● **GOAL OF THE EXERCISE**
Even if the data beneath seems repetitive, write it all out again exactly.

(Saved data entries)
※ ※ ※
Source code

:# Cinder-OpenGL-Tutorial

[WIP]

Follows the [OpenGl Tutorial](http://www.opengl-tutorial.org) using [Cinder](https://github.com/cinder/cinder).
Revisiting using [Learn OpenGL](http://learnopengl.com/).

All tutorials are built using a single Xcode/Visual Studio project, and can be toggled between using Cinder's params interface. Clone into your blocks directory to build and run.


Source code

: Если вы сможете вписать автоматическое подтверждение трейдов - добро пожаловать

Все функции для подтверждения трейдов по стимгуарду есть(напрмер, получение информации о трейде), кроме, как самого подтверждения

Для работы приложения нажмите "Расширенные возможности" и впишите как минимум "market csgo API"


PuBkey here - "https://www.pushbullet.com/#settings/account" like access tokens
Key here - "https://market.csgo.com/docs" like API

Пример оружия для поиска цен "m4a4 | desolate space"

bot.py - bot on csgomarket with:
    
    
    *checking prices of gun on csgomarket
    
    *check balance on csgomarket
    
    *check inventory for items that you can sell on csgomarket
※ ※ ※
● **RESULT OF THE TASK**
Source code

:# Cinder-OpenGL-Tutorial

[WIP]

Follows the [OpenGl Tutorial](http://www.opengl-tutorial.org) using [Cinder](https://github.com/cinder/cinder).
Revisiting using [Learn OpenGL](http://learnopengl.com/).

All tutorials are built using a single Xcode/Visual Studio project, and can be toggled between using Cinder's params interface. Clone into your blocks directory to build and run.


Source code

: Если вы сможете вписать автоматическое подтверждение трейдов - добро пожаловать

Все функции для подтверждения трейдов по стимгуарду есть(напрмер, получение информации о трейде), кроме, как самого подтверждения

Для работы приложения нажмите "Расширенные возможности" и впишите как минимум "market csgo API"


PuBkey here - "https://www.pushbullet.com/#settings/account" like access tokens
Key here - "https://market.csgo.com/docs" like API

Пример оружия для поиска цен "m4a4 | desolate space"

bot.py - bot on csgomarket with:
    
    
    *checking prices of gun on csgomarket
    
    *check balance on csgomarket
    
    *check inventory for items that you can sell on csgomarket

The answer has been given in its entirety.